Camelot has an image problem and its systems are not working, NFRN members who sold more than £1bn of lottery tickets last year told head of retail James Pearson.

At the NFRN’s annual conference in Torquay on Monday, delegates queued to raise service issues such as the company’s monthly charges, allocation of terminals, commission and helpline charges.

Graeme Pentland, of Ashburton News in Newcastle upon Tyne, called on Camelot to do more to restore its reputation with consumers to attract them back to stores.

“Customers aren’t happy after winning £20 for matching five numbers,” he said.

He explained how he struggled to pay the £50 monthly fee for his new unit because five other stores in a two-mile radius also had Lottery terminals.

Julia Bywater, of Bywater News in Dudley, told Mr Pearson retailers hadn’t seen an increase in commission in 22 years.

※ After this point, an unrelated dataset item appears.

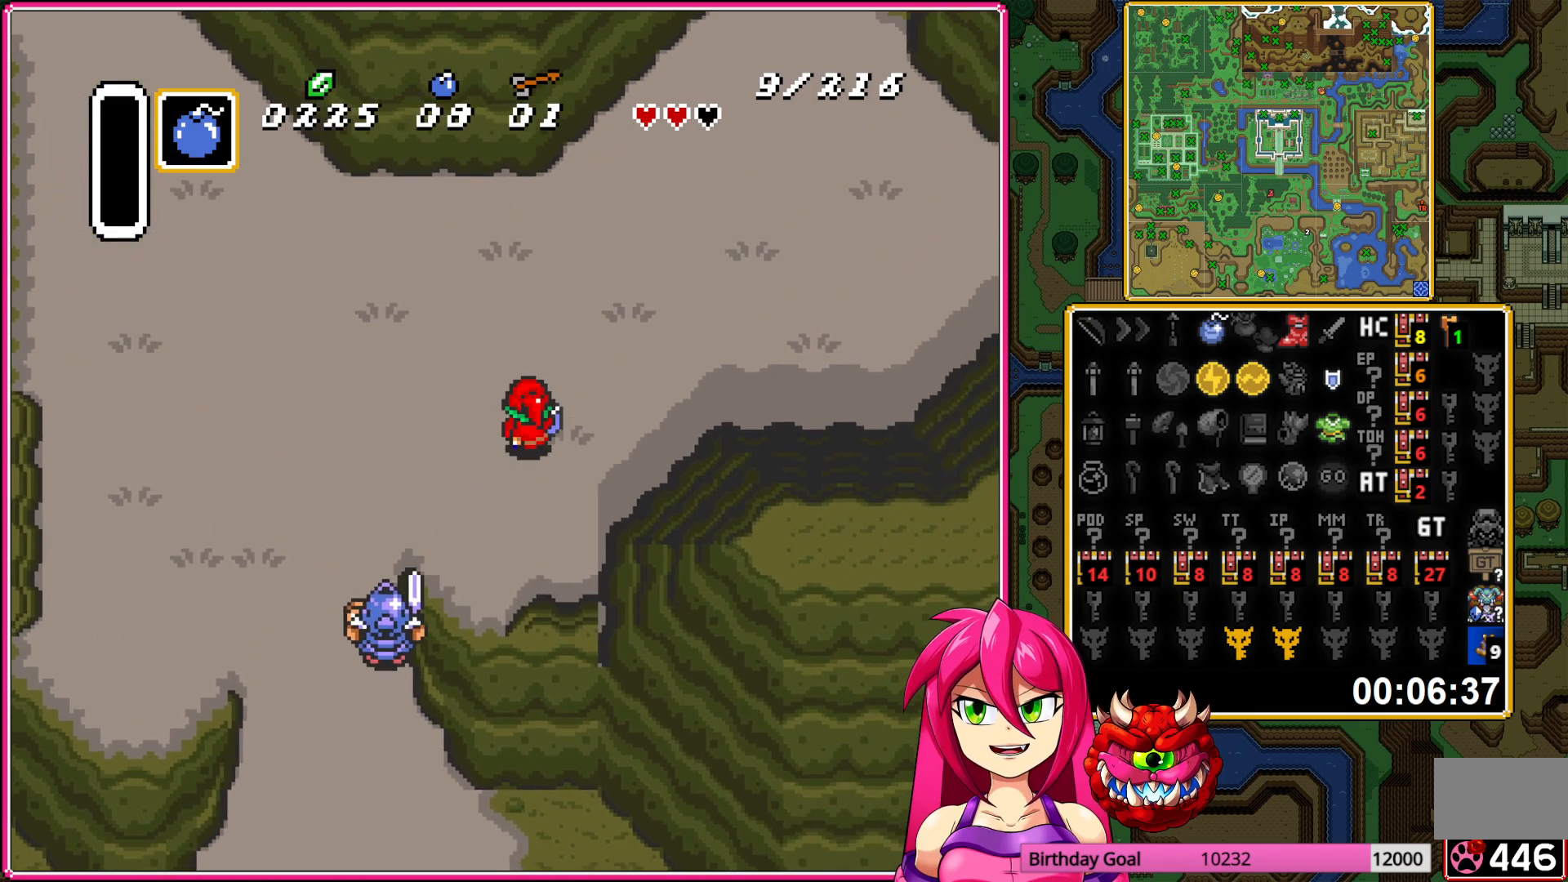
{"buttons": ["A"], "events": [[300, "A", "down"], [333, "DPAD_RIGHT", "up"], [467, "DPAD_UP", "up"]]}
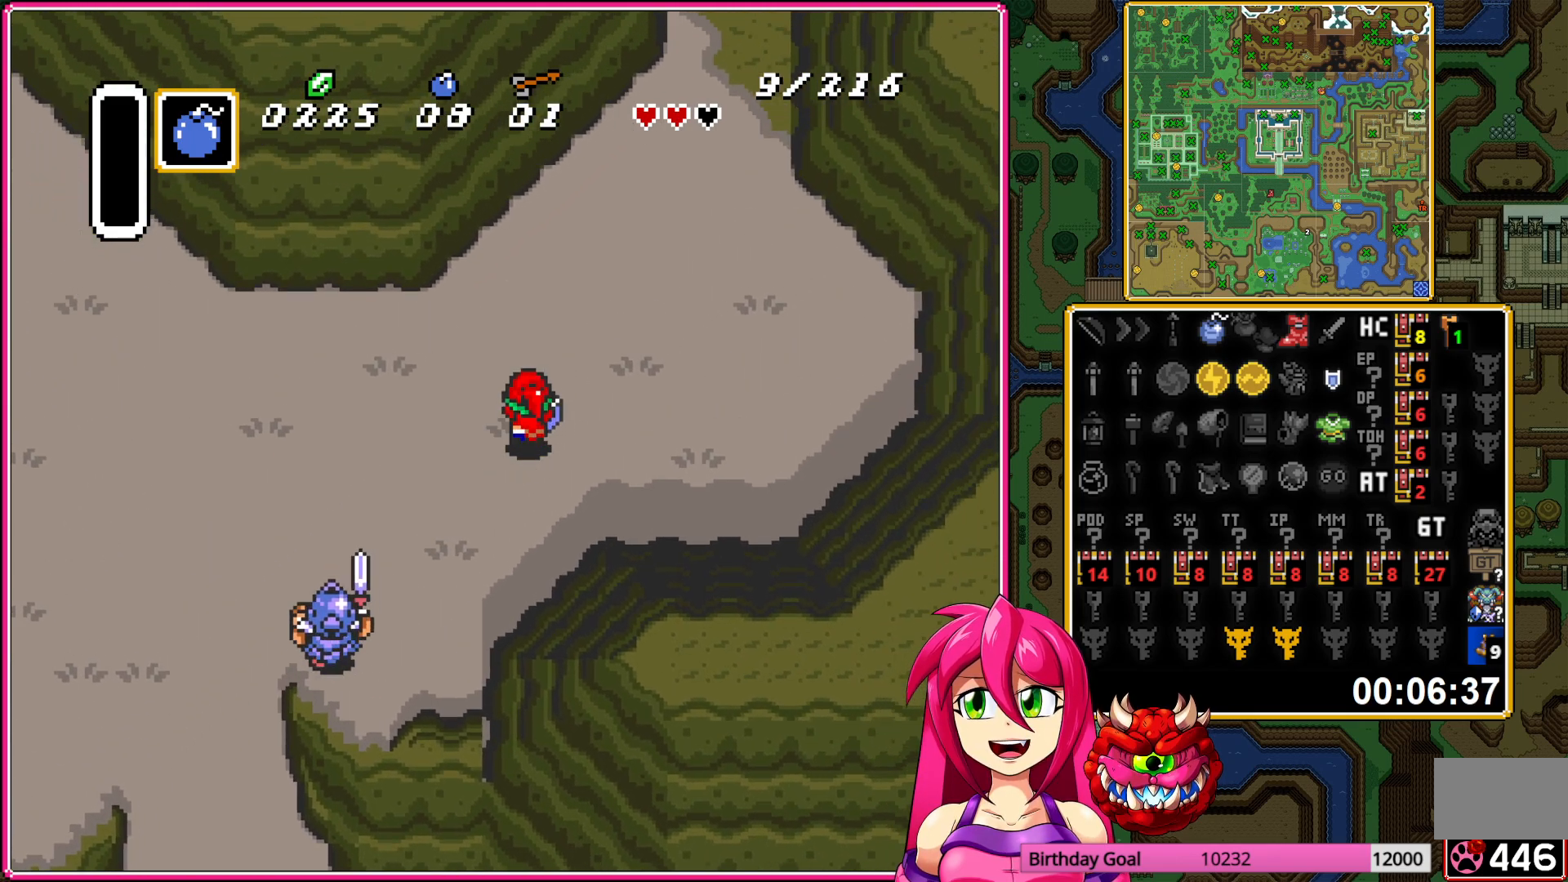
{"buttons": ["A"], "events": []}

She asked if it was only retailers who lost commission on giving out free tickets, or whether the good causes Camelot supports also miss out.

Mr Pearson said Camelot had no plans to cut the £50 charge or increase retailers’ commission. “We need to be a profitable business to do what we do,” he said. “So do we,” delegates responded.

Retailers told RN they feared being transferred onto a £50-a-month charge when their contracts came up for renewal. 40,000 retailers contributing £600 a year would generate £24m a year for Camelot, while damaging retailers’ profitability, they said.

National vice president Linda Sood was recently charged £240 by Camelot to fix a faulty terminal. She said she needs to sell 4,800 lottery tickets to earn enough commission to cover this cost.

Mr Pearson said: “We want to build better relationships with retailers. The way we work with the NFRN is changing and will continue to change.”